- [About this exercise]:
All lines from the one containing "[469,649,504,663] and -> [787,433,828,453] 以及" down to the one containing "(837, 777) none", both ends included, are to be given again exactly; omit the rest of the listing below.

- [Data records]:
- - -
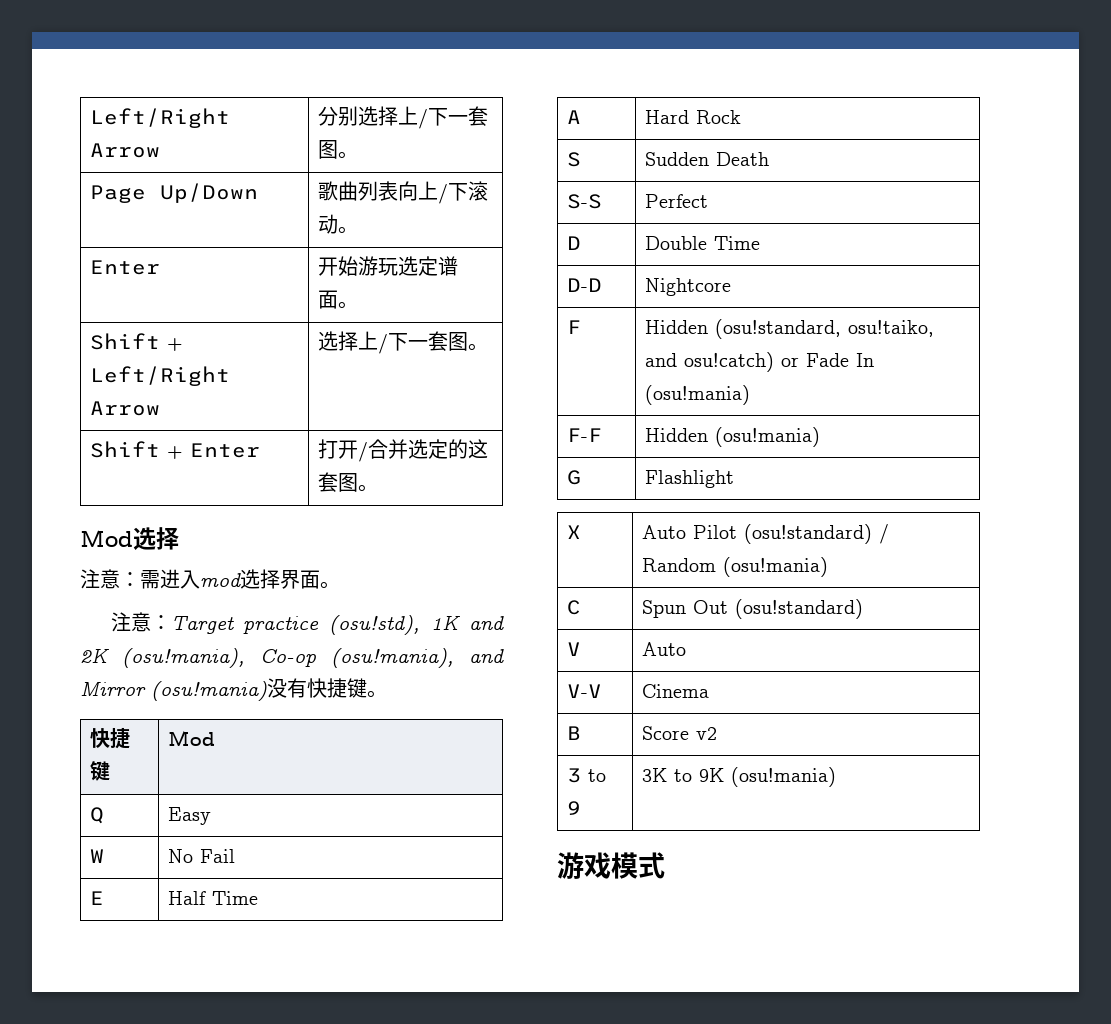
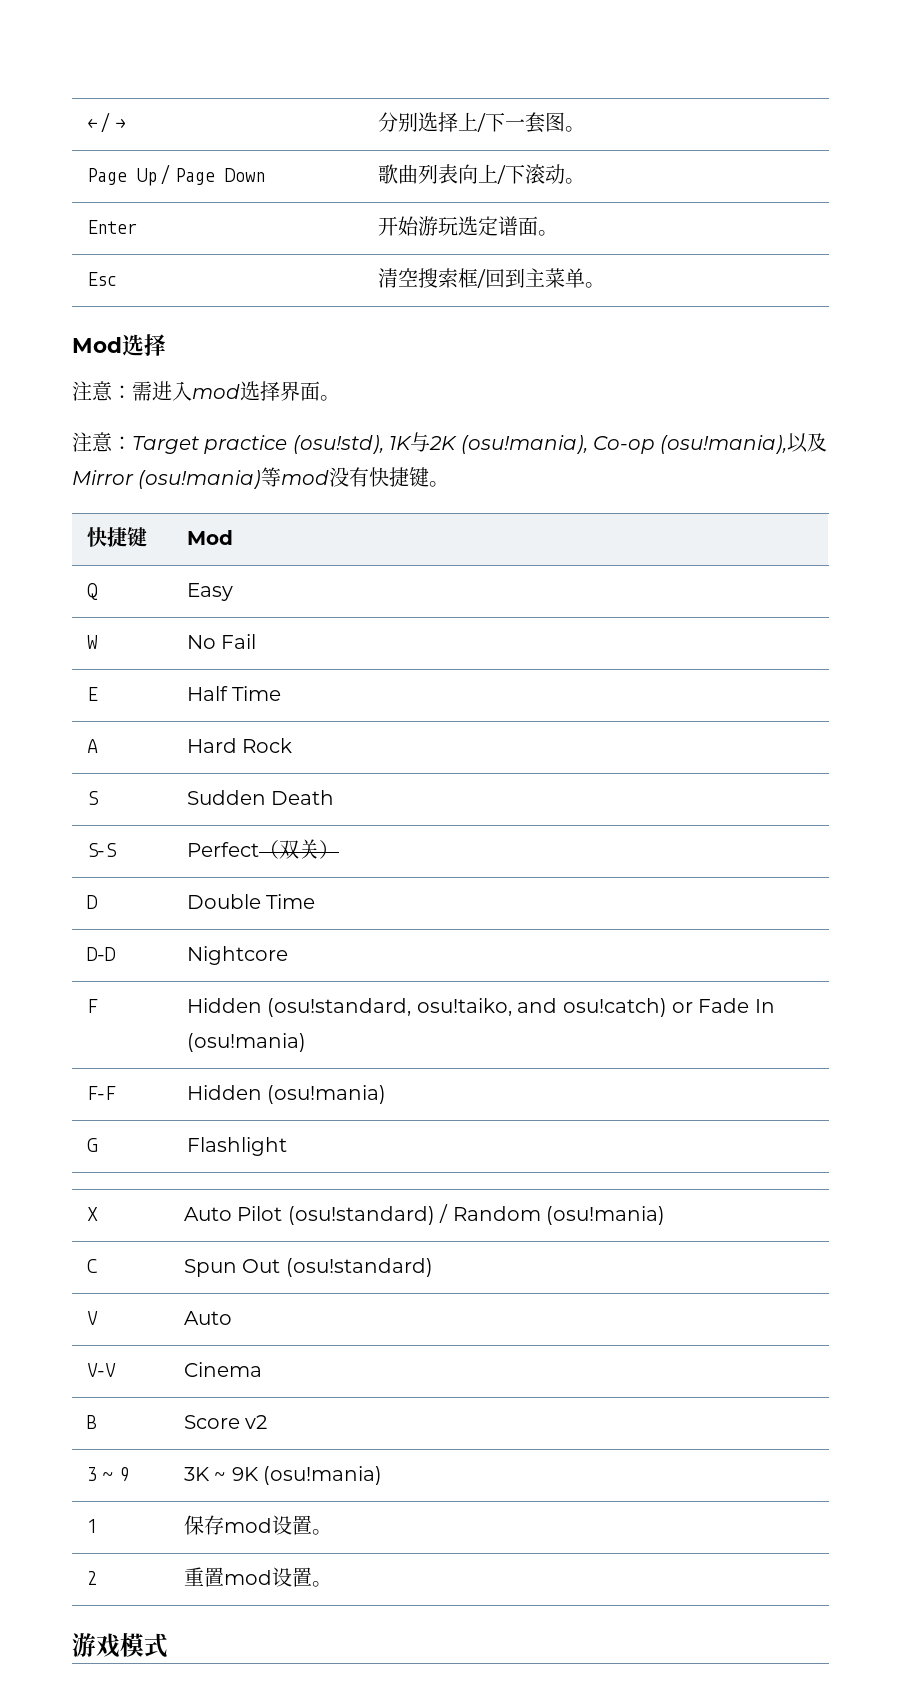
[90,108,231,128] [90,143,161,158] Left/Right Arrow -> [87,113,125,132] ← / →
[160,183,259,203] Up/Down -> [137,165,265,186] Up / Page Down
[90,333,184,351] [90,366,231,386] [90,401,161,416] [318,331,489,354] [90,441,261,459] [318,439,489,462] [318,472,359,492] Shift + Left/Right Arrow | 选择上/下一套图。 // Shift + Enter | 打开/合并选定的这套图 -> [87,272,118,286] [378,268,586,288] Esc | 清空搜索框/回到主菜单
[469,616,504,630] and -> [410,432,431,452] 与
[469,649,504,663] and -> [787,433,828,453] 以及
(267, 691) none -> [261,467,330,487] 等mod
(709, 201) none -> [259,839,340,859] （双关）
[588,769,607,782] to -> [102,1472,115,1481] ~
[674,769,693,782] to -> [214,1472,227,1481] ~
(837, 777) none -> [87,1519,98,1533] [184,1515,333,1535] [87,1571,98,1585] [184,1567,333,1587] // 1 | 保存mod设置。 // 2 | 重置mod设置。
- - -
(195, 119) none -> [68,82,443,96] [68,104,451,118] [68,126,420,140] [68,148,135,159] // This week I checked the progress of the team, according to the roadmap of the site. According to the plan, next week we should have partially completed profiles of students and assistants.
- - -
- [Expected answer]:
[469,649,504,663] and -> [787,433,828,453] 以及
(267, 691) none -> [261,467,330,487] 等mod
(709, 201) none -> [259,839,340,859] （双关）
[588,769,607,782] to -> [102,1472,115,1481] ~
[674,769,693,782] to -> [214,1472,227,1481] ~
(837, 777) none -> [87,1519,98,1533] [184,1515,333,1535] [87,1571,98,1585] [184,1567,333,1587] // 1 | 保存mod设置。 // 2 | 重置mod设置。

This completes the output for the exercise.